Nach seinem Einzug findet David schnell heraus, dass Liz eine Künstlerin ist und kleine Drachen aus Ton herstellt. Überall im Haus stehen ihre Figuren herum und seine Vermieterin und ihre Tochter scheinen ein ganz besonders inniges Verhältnis zu den Tondrachen zu haben. Nach kurzer Zeit fühlt sich David in dieser ungewöhnlichen Wohngemeinschaft zuhause, was auch daran liegt, dass Liz und die zehnjährige Lucy ihn wie ein Familienmitglied behandeln. Für das Mädchen wird David schnell zu einem Vertrauten, und so ist es nicht erstaunlich, dass sie ihn in einer wichtigen Angelegenheit um Hilfe bittet.

Vor einiger Zeit wurde in der Straße eine große, alte Eiche gefällt und seitdem sind fast alle Eichhörnchen verschwunden. Nur ein kleines, graues Tier wird noch regelmäßig von Lucy gesehen - und Conker, wie sie ihn nennt, ist auch noch am Auge verletzt. So bedrängt das Mädchen den Studenten, mit ihr zusammen Conker einzufangen, ihn zu versorgen und in Sicherheit zu bringen. Doch einfach wird die Rettung des Eichhörnchens nicht, denn das scheue Tier lässt sich trotz der Verletzung nicht so leicht erwischen. Außerdem macht der Nachbar der Pennykettles, Henry Bacon, Jagd auf alles, was seiner Meinung nach nicht in seinen Garten gehört.

Mit "Feuerträne" hat Chris D'Lacey ein bezauberndes Kinderbuch mit wirklich sympathischen und stimmig dargestellten Hauptfiguren geschrieben. Elizabeth Pennykettle ist eine energische und fürsorgliche Frau, deren Kunstwerke sogar in den Augen des skeptischen David einen Hauch Magie enthalten. Lucy hingegen ist eine quirlige Zehnjährige, voller Begeisterung für jede neue Idee, sehr tierlieb und manchmal auch sehr anstrengend für ihre Umgebung. Die beiden halten den Studenten auf Trab und vor allem Lucy, die David ständig für ihre Vorhaben einspannt, bringt seinen Alltag ganz schön durcheinander.

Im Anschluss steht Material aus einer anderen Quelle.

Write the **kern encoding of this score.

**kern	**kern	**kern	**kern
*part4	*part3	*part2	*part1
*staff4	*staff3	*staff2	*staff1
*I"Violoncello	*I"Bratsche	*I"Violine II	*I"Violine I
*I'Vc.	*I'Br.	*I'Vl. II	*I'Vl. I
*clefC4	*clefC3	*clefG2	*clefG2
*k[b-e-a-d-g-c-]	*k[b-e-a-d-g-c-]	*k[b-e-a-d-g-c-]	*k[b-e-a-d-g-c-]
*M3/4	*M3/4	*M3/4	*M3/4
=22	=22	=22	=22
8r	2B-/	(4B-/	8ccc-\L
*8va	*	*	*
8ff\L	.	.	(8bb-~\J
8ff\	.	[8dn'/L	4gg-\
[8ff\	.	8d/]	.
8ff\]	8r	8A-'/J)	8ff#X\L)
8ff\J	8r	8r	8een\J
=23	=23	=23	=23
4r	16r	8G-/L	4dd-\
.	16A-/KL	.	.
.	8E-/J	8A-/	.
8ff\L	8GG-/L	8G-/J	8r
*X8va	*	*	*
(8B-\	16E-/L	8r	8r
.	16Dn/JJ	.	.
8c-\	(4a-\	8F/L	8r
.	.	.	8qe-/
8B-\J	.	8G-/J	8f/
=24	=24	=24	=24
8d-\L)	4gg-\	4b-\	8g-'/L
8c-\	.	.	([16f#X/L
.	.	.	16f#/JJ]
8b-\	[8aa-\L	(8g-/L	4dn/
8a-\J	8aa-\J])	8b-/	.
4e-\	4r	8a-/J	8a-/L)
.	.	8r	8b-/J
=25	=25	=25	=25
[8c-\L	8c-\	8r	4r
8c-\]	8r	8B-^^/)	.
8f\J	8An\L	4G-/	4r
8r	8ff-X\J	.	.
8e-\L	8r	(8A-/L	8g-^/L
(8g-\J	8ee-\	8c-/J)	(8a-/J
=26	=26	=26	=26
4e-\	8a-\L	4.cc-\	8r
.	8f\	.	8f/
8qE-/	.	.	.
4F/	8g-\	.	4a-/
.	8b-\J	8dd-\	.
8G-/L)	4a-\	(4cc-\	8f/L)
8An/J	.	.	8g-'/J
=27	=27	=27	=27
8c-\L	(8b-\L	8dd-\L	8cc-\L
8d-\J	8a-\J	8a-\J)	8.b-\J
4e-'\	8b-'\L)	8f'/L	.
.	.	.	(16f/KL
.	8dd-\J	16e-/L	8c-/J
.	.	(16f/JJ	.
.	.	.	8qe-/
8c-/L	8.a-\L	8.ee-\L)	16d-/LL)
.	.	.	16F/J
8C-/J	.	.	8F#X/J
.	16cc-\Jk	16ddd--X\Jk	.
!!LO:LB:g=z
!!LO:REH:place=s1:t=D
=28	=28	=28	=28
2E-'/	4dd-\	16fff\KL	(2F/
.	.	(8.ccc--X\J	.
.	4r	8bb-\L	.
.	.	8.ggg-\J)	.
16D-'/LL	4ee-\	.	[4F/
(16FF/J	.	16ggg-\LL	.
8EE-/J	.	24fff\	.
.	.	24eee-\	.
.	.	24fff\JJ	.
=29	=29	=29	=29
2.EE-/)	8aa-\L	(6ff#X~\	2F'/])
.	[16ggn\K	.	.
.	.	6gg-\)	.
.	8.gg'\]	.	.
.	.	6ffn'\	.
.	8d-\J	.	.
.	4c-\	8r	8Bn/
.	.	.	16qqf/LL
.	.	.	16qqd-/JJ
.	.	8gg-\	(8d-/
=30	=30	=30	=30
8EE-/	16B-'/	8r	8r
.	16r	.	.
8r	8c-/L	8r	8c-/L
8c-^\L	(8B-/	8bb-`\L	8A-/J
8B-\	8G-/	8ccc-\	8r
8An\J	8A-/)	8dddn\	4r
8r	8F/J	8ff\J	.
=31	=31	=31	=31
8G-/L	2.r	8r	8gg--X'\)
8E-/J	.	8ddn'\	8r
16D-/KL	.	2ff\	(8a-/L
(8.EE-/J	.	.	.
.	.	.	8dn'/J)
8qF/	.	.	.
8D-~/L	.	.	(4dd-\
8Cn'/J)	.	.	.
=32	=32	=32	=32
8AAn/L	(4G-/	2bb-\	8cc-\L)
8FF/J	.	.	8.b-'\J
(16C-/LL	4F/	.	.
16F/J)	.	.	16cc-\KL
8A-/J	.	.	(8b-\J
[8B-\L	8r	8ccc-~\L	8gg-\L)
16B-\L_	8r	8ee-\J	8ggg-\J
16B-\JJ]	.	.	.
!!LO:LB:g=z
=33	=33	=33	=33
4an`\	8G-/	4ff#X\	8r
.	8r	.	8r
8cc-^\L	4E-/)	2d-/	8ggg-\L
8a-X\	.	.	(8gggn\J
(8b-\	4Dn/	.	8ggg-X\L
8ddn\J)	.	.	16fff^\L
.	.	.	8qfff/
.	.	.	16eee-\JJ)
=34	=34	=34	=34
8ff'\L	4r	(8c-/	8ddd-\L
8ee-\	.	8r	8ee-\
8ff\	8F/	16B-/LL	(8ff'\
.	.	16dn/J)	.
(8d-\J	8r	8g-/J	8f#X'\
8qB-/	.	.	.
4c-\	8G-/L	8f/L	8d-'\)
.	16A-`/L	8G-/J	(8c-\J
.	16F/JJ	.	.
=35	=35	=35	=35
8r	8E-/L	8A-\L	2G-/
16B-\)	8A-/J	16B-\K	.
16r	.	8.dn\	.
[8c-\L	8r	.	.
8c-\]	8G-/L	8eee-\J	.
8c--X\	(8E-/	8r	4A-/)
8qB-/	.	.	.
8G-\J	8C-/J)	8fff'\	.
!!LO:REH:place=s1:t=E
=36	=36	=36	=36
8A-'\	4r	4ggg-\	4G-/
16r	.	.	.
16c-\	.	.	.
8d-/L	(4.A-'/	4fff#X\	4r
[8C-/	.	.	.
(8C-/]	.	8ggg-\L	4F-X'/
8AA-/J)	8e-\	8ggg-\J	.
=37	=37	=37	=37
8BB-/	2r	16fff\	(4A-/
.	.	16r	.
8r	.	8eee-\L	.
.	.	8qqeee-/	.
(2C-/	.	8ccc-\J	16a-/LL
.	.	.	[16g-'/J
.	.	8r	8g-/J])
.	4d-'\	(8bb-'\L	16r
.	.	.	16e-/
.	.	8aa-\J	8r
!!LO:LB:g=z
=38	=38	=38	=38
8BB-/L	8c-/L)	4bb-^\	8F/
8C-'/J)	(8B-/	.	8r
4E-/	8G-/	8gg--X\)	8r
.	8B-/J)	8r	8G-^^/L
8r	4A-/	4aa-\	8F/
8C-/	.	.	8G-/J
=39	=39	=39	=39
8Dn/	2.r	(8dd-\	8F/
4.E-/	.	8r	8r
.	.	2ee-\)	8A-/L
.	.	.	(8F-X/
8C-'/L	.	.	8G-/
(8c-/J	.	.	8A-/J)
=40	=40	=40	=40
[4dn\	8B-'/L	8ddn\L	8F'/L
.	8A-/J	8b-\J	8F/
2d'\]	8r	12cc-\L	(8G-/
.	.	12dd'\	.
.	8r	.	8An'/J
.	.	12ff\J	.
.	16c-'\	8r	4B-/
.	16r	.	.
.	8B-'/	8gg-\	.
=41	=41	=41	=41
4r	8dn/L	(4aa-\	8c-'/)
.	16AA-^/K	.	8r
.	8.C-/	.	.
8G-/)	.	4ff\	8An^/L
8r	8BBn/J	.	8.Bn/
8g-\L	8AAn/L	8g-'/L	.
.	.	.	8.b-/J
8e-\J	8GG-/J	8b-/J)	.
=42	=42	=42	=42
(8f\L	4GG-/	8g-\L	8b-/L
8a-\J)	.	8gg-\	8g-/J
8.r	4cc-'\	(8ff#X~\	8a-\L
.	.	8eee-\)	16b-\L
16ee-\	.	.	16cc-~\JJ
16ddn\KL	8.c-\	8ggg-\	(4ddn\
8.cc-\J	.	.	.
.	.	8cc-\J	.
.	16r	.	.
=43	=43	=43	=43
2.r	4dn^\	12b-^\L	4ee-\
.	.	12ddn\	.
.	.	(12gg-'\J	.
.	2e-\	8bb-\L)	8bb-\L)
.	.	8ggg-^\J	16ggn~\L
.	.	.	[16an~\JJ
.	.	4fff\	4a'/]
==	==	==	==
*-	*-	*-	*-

Die liebenswerten Charaktere und die schönen Beschreibungen des Alltags in dem kleinen Haus der Pennykettles sorgen dafür, dass man schnell in die Handlung hineinfindet. Chris D'Laceys bildhafte Beschreibungen der Tondrachen lassen im Leser den Wunsch aufkommen, dass man ebenfalls so eine Figur auf seinem Kaminsims oder Fensterbrett stehen hätte und sich von ihr inspirieren lassen könnte. Auch bangt man selbst als erwachsener Leser mit, wenn es darum geht, Conker vor all den Gefahren zu retten, mit denen ein verletztes Eichhörnchen nicht fertig werden kann.

Mit "Feuerträne" erzählt der Autor in erster Linie eine Tiergeschichte, denn der Schwerpunkt liegt vor allem auf den Bemühungen von Lucy und David, das Eichhörnchen Conker zu retten und herauszufinden, wohin die anderen Tiere nach dem Fällen der Eiche verschwunden sind. Allerdings soll in den weiteren Büchern der Reihe der Schwerpunkt mehr auf den fantastischen Elementen und der Geschichte der Drachen liegen, die hier nur angedeutet wird.

Chris D'Laceys Erzählweise ist einfach, aber sehr bildhaft und überzeugt durch eine klare Sprache, die auch von jungen Lesern gut verstanden wird. Zum Vorlesen ist der Roman ebenfalls gut geeignet, da das längste Kapitel gerade mal elf Seiten lang ist. Wenn "Feuerträne" vorgelesen wird, ist das Buch, das vom Verlag ab zehn Jahren empfohlen wird, auch durchaus schon für achtjährige Kinder gut verständlich. Ergänzt wird das Buch durch zarte (Drachen-)Zeichnungen von Nora Nowatzyk, die einen wirklich ansprechenden Blickfang bilden.

Fazit:

Mit "Feuerträne" ist Chris D'Lacey eine wunderbare Geschichte geglückt, die aufgrund der schönen und klaren Erzählweise nicht nur Kinder ansprechen wird. Schnell schließt der Leser die liebevoll beschriebenen Charaktere ins Herz und bangt zusammen mit dem Studenten David und der zehnjährigen Lucy Pennykettle, ob es ihnen gelingt, das Eichhörnchen Conker zu retten. Dabei weckt der Autor die Neugier des Lesers immer wieder mit kleinen Andeutungen, die zeigen, dass hinter den Tondrachen, die den Haushalt der Familie Pennykettle beherrschen, mehr steckt als niedliche Kunstwerke.